The Plancherel Theorem gives
\begin{align}
\widehat{f} & = L^2\mbox{-}\lim_{R\rightarrow\infty}\frac{1}{\sqrt{2\pi}}\int_{-R}^{R}f(x)e^{-i\xi x}dt \\
\widehat{f'} & = L^2\mbox{-}\lim_{R\rightarrow\infty}\frac{1}{\sqrt{2\pi}}\int_{-R}^{R}f'(x)e^{-i\xi x}dx.
\end{align}
An $L^2$ convergent sequence has a subsequence that converges pointwise a.e.. So there is a sequence $\{ R_n \}$ converging to $\infty$ such that the following holds for a.e. $\xi\in\mathbb{R}$:
\begin{align}
\widehat{f'}(\xi)&=\lim_{n}\frac{1}{\sqrt{2\pi}}\int_{-R_n}^{R_n}f'(x)e^{-i\xi x}dx \\
&= \lim_n \frac{1}{\sqrt{2\pi}}\left[f(x)e^{-i\xi x}|_{x=-R_n}^{R_n}+i\xi\frac{1}{\sqrt{2\pi}}\int_{-R_n}^{R_n}f(x)e^{-i\xi x}dx\right].
\end{align}
Therefore, the following holds a.e., and the limit exist pointwise a.e. :
$$
\widehat{f'}(\xi)=\lim_n\frac{i\xi}{\sqrt{2\pi}}\int_{-R_n}^{R_n}f(t)e^{-i\xi t}dt = i\xi\hat{f}(\xi).
$$
And that's what you need to do what you want.
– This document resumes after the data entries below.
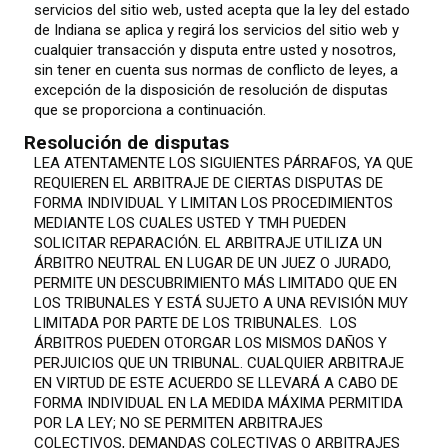
servicios del sitio web, usted acepta que la ley del estado
de Indiana se aplica y regirá los servicios del sitio web y
cualquier transacción y disputa entre usted y nosotros,
sin tener en cuenta sus normas de conflicto de leyes, a
excepción de la disposición de resolución de disputas
que se proporciona a continuación.
Resolución de disputas
LEA ATENTAMENTE LOS SIGUIENTES PÁRRAFOS, YA QUE
REQUIEREN EL ARBITRAJE DE CIERTAS DISPUTAS DE
FORMA INDIVIDUAL Y LIMITAN LOS PROCEDIMIENTOS
MEDIANTE LOS CUALES USTED Y TMH PUEDEN
SOLICITAR REPARACIÓN. EL ARBITRAJE UTILIZA UN
ÁRBITRO NEUTRAL EN LUGAR DE UN JUEZ O JURADO,
PERMITE UN DESCUBRIMIENTO MÁS LIMITADO QUE EN
LOS TRIBUNALES Y ESTÁ SUJETO A UNA REVISIÓN MUY
LIMITADA POR PARTE DE LOS TRIBUNALES. LOS
ÁRBITROS PUEDEN OTORGAR LOS MISMOS DAÑOS Y
PERJUICIOS QUE UN TRIBUNAL. CUALQUIER ARBITRAJE
EN VIRTUD DE ESTE ACUERDO SE LLEVARÁ A CABO DE
FORMA INDIVIDUAL EN LA MEDIDA MÁXIMA PERMITIDA
POR LA LEY; NO SE PERMITEN ARBITRAJES
COLECTIVOS, DEMANDAS COLECTIVAS O ARBITRAJES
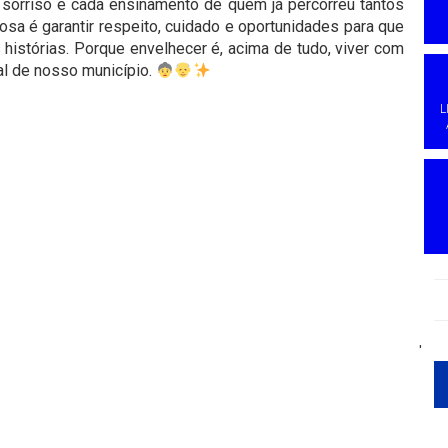
 sorriso e cada ensinamento de quem já percorreu tantos
 é garantir respeito, cuidado e oportunidades para que
histórias. Porque envelhecer é, acima de tudo, viver com
al de nosso município.
L
'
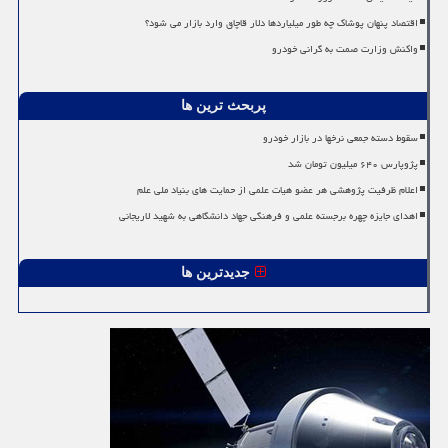
اقتصاد پنهان پوشاک چه طور میلیاردها دلار قاچاق وارد بازار می شود؟
واکنش وزارت صمت به گرانی خودرو
پربحث ترین ها
سقوط دسته جمعی نرخها در بازار خودرو
پژوپارس ۶۴۰ میلیون تومان شد
اعلام ظرفیت پژوهشی هر عضو هیات علمی از حمایت های بنیاد ملی علم
اهدای جایزه چهره برجسته علمی و فرهنگی جهاد دانشگاهی به شهید لاریجانی
جدیدترین ها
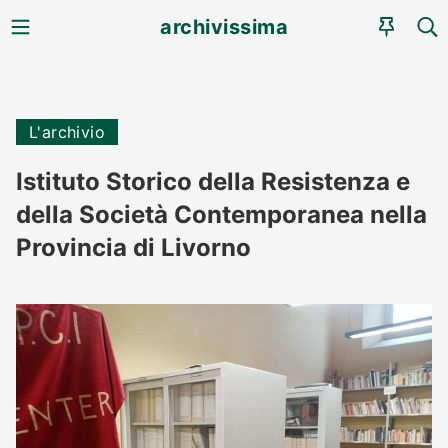
MENU
CE
archivissima
AGEN
L'archivio
Istituto Storico della Resistenza e
della Società Contemporanea nella
Provincia di Livorno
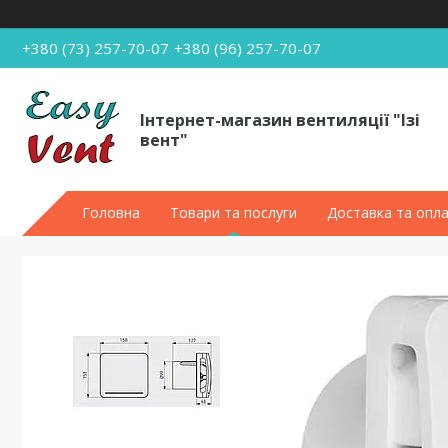
+380 (73) 257-70-07
+380 (96) 257-70-07
Інтернет-магазин вентиляції "Ізі
вент"
Головна
Товари та послуги
Доставка та опл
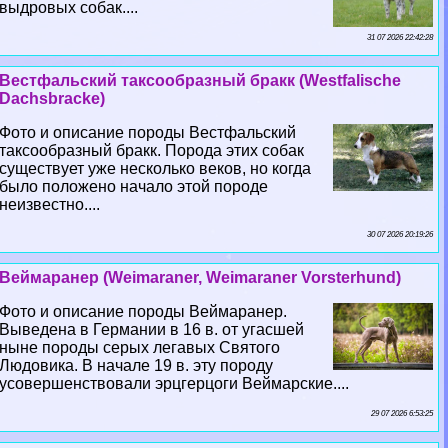
выдровых собак....
31 07 2026 22:42:28
Вестфальский таксообразный бpaкк (Westfalische
Dachsbracke)
Фото и описание породы Вестфальский
таксообразный бpaкк. Порода этих собак
существует уже несколько веков, но когда
было положено начало этой породе
неизвестно....
30 07 2026 20:19:26
Веймаранер (Weimaraner, Weimaraner Vorsterhund)
Фото и описание породы Веймаранер.
Выведена в Германии в 16 в. от угасшей
ныне породы серых легавых Святого
Людовика. В начале 19 в. эту породу
усовершенствовали эрцгерцоги Веймарские....
29 07 2026 6:53:25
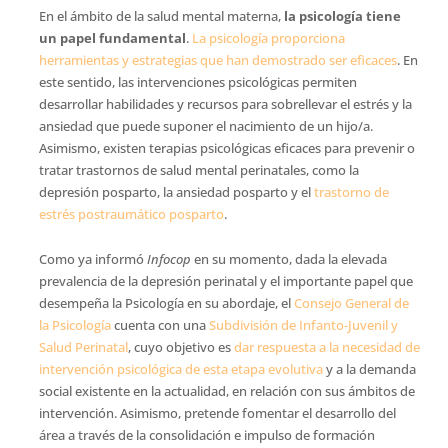
En el ámbito de la salud mental materna,
la psicología tiene
un papel fundamental
.
La psicología proporciona
herramientas y estrategias que han demostrado ser eficaces
. En
este sentido, las intervenciones psicológicas permiten
desarrollar habilidades y recursos para sobrellevar el estrés y la
ansiedad que puede suponer el nacimiento de un hijo/a.
Asimismo, existen terapias psicológicas eficaces para prevenir o
tratar trastornos de salud mental perinatales, como la
depresión posparto, la ansiedad posparto y el
trastorno de
estrés postraumático posparto
.
Como ya informó
Infocop
en su momento, dada la elevada
prevalencia de la depresión perinatal y el importante papel que
desempeña la Psicología en su abordaje, el
Consejo General de
la Psicología
cuenta con una
Subdivisión de Infanto-Juvenil y
Salud Perinatal
, cuyo objetivo es
dar respuesta a la necesidad de
intervención psicológica de esta etapa evolutiva
y a la demanda
social existente en la actualidad, en relación con sus ámbitos de
intervención. Asimismo, pretende fomentar el desarrollo del
área a través de la consolidación e impulso de formación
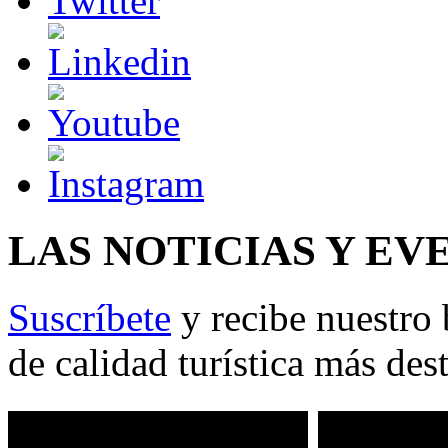
LAS NOTICIAS Y EV
Suscríbete
y recibe nuestro 
de calidad turística más des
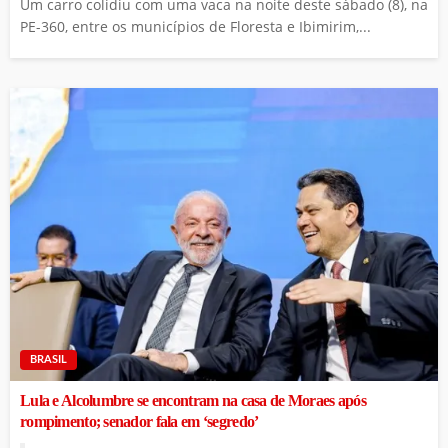
Um carro colidiu com uma vaca na noite deste sábado (8), na
PE-360, entre os municípios de Floresta e Ibimirim,...
BRASIL
Lula e Alcolumbre se encontram na casa de Moraes após
rompimento; senador fala em ‘segredo’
Once you know that $\widehat{f'}(\xi)=i\xi\hat{f}(\xi)$, then $\xi\hat{f}(\xi)\in L^2$ by Plancerel's Theorem, and
\begin{align}
\int_{-\infty}^{\infty} |\hat{f}(\xi)|d\xi
&= \int_{-\infty}^{\infty}\frac{1}{\sqrt{1+\xi^2}}(\sqrt{1+\xi^2}|\hat{f}(\xi)|)d\xi \\
&\le \left( \int_{-\infty}^{\infty}\frac{1}{1+\xi^2}d\xi\right)^{1/2}
\left(\int_{-\infty}^{\infty}(1+\xi^2)|\hat{f}(\xi)|^2d\xi\right)^{1/2} \\
& = \sqrt{\pi}\left(\int_{-\infty}^{\infty}|f(x)|^2+|f'(x)|^2 dx\right)^{1/2} < \infty.
\end{align}